Pero así como es importante trabajar duro para conseguir los sueños, Lucía recalca que también se deben crear oportunidades y anima a todos a exigir el derecho a la educación para todos. “Tenemos que tener claro que sí tenemos algo a nuestro favor y es que nadie ha vivido nuestras condiciones, y a veces vivir nuestro día a día es mucho más difícil o complicado que estudiar para un examen. De dónde somos y de dónde venimos puede ser nuestra mayor ventaja y debemos saber cómo capitalizarlo con un montón de esfuerzo y capacitación”, afirma Lucía. “Yo siempre trato de hablarle más a las mujeres, porque si sí es cierto que hay una brecha educativa que cerrar, hay una brecha de género aún más grande, y por lo tanto mi mensaje va más dirigido a las mujeres que la educación y las oportunidades también son para nosotras, y nos va a costar más, pero puede tener resultados muy interesantes. Tenemos derecho a la educación”.

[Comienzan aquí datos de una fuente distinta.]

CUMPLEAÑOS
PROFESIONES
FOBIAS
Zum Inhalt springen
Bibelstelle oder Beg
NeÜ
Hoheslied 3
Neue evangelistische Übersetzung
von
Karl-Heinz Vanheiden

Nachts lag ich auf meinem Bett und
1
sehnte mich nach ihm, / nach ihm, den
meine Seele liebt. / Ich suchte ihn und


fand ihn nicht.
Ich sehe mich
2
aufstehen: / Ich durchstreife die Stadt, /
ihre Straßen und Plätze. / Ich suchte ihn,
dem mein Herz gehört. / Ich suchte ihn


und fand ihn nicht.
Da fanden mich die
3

Lucía sigue buscando oportunidades para prepararse en los EE.UU. pero sólo se imagina trabajando en su país. “Yo quiero revolucionar las políticas públicas del Perú al incluir a las mujeres desde el inicio de la concepción de un proyecto sin forzar nada. Hay que repensar nuestras políticas públicas, porque hemos creado nuestros gobiernos desde una perspectiva de hombre.”

Después de haber aplicado a seis programas de Maestría en los Estados Unidos, Lucía ha sido aceptada en cuatro. En septiembre de 2018, comenzará su Maestría en Relaciones Internacionales en Syracuse University.